### ACTIVITY 1
According to the conservation order excerpt, by what date each year is the annual Prudhoe Oil Pool surveillance report required?
### ACTIVITY 2
Write the continuation of the conservation order excerpt, beginning right after its final sentence.

Daily offtake rates in excess of these amounts are permitted only as required to sustain these
annual average rates. The annual average offtake rates as specified shall not be exceeded without
the prior written approval of the Commission.
Annual average offtake rates mean the daily average rate calculated by dividing the total volume
produced in a calendar year by the number of days in the year. However, in the first calendar year
that large gas offtake rates are initiated, following the completion of a large gas sales pipeline, the
annual average offtake rate for gas shall be determined by dividing the total volume of gas
produced in the calendar year by the number of days remaining in the year following initial delivery
to the large gas sales pipeline.
Rule 10 Facility Gas Flaring revoked (ref. C. O. 341 C)
Rule 11 Annual Surveillance Reporting (ref. C.O. 165, 186, 195, 208, 223, 224, 279, AA 279.1)
(a) An annual Prudhoe Oil Pool surveillance report will be required by April 1 of each year. The
report shall include but is not limited to the following:
1. Progress of enhanced recovery project(s) implementation and reservoir management
summary including engineering and geotechnical parameters.
2. Voidage balance by month of produced fluids, oil, water and gas, and injected fluids, gas,
water, low molecular weight hydrocarbons, and any other injected substances (which can
be filed in lieu of monthly Forms 10-413 for each FOR project). (Source C.O. 279, Rule
7 and AA 279.1 excerpt from paragraph 3)
Conservation Order 34, . June 12, 1997
Page 8
3. Analysis of reservoir pressure surveys within the field.
4. Results and where appropriate, analysis of production logging surveys, tracer surveys and
observation well surveys.

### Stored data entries
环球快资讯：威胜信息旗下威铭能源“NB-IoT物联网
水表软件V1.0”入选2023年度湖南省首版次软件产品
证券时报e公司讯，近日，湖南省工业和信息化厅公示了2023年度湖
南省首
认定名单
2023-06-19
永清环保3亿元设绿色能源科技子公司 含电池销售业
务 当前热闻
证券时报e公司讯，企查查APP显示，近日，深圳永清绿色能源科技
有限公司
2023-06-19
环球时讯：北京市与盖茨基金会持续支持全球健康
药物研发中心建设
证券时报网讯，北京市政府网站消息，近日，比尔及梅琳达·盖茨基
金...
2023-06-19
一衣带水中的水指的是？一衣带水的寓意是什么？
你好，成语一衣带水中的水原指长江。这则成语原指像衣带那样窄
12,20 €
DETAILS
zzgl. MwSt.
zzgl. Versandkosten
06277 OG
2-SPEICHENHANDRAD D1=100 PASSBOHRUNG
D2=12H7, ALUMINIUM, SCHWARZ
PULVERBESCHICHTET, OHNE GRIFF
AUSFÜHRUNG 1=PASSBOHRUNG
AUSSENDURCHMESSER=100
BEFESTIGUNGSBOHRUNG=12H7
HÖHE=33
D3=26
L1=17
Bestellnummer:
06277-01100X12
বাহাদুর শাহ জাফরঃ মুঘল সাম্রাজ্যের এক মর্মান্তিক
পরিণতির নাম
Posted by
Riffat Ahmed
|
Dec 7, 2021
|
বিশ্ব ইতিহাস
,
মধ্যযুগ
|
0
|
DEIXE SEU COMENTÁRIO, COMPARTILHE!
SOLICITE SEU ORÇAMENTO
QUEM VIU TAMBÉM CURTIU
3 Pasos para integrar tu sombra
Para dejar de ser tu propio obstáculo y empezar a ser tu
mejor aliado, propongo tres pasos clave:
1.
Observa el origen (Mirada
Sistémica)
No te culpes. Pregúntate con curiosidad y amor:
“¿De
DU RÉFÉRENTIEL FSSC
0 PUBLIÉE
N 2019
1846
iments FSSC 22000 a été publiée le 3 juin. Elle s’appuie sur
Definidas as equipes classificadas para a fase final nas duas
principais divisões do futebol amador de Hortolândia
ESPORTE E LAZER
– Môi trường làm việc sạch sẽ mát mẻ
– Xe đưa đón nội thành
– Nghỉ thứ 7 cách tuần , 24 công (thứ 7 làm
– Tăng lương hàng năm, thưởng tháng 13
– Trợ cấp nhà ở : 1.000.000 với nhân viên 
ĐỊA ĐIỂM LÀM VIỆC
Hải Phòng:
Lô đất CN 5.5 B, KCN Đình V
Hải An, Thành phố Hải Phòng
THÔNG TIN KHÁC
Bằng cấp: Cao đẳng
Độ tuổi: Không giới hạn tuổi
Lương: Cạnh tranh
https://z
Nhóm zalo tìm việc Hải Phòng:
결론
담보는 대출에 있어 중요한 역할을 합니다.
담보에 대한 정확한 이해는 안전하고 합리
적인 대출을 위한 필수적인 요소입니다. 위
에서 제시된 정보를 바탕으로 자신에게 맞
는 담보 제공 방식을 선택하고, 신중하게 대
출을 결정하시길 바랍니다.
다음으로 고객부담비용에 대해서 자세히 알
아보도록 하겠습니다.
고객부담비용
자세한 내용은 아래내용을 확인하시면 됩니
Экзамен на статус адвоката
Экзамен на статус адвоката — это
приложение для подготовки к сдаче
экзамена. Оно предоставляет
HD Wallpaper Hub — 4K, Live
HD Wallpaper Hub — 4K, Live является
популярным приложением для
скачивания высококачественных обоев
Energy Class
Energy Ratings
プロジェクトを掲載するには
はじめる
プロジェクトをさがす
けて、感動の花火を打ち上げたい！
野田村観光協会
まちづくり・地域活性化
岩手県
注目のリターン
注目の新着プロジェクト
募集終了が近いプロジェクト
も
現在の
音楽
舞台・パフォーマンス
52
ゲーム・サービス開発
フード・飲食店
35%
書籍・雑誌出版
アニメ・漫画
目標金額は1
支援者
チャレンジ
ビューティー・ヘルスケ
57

### ANSWER SECTION 1
April 1 of each year.

### ANSWER SECTION 2
Results of gas movement and gas -oil contact surveillance efforts including a summary of
wells surveyed and analysis of gas movement within the reservoir. The analysis shall
include map(s) and/or tables showing the locations of various documented gas movement
mechanisms as appropriate.
(Source: C.O. 279, Rule 7)
(b) Upon its own motion or upon written request, the Commission may administratively amend
this rule so long as the change does not promote waste nor jeopardize correlative rights and is
based on sound engineering principles.
(Source: C.O. 279, Rule 8)
Rule 12 Prudhoe Bay Miscible Gas Project (PBMGP) (ref. C.O. 195, 290)
(a) Expansion of the PBMGP and infill expansion of miscible gas injection in the NWFB is
approved for the 59,740 acre portion of the Prudhoe Oil Pool defined in the record. (Source:
C.O. 290, Rule 1, AA 290.1)
(b) An annual report must be submitted to the Commission detailing performance of the PBMGP
and outlining compositional information for the current miscible injectant (MI) necessary to
maintain miscibility under anticipated reservoir conditions. (Source: C.O. 290, Rule 2)
(c) The operator will maintain a pressure differential of at least 250 psi between the minimum
miscibility pressure (MMP) of the MI and the prevailing reservoir pressure at the time of
injection. This differential is based on a projected prevailing reservoir pressure decline of no
more than 30 psi/year over the life of the project. (Source: C.O. 290, Rule 4)
(d) The operators are directed to continue investigating options to mitigate pressure decline and to
provide an annual progress report to the Commission.
(Source: C.O. 290, Rule 5)
(e) Upon its own motion or upon written request, the Commission may amend this rule by
administrative action if the change does not promote waste, violate correlative rights, nor
jeopardize ultimate recovery, and is based on sound engineering principles.
(Source: C.O. 290, Rule 6)
Rule 13 Waiver of GOR Limitation (ref. 8/22/86 letter)
The Commission waives the requirements of 20 AAC 25.240(b) for all oil wells in the Prudhoe Oil
Pool of the Prudhoe Bay Field so long as the gas from the wells is being returned to the pool, or so
long as the additional recovery project is in operation.
(Source: Letter 8/22/86, L. Smith to Heinze/Nelson, paragraph 3)
Conservation Order 34
Page 9
June 12, 1997
Rule 14 Waiver of "Application for SundryApproval" Requirement for Workover Operations
(ref. C.O. 258)
The requirements of 20 AAC 25.280(a) are waived for development wells in the Prudhoe Oil Pool
of the Prudhoe Bay Field. (Source: C.O. 258)
Rule 15 Waterflooding (ref. 3/20/81 letter Hamilton to Nelson/Norgaard)
The commission approves the December, 1980 additional recovery application for water -flooding
in the Prudhoe Oil Pool subject to the requirements listed in Rule 11 above.
Any proposed changes must be submitted to the Commission for approval.
(Source: Letter 3/20/81, Hamilton to Nelson/Norgaard)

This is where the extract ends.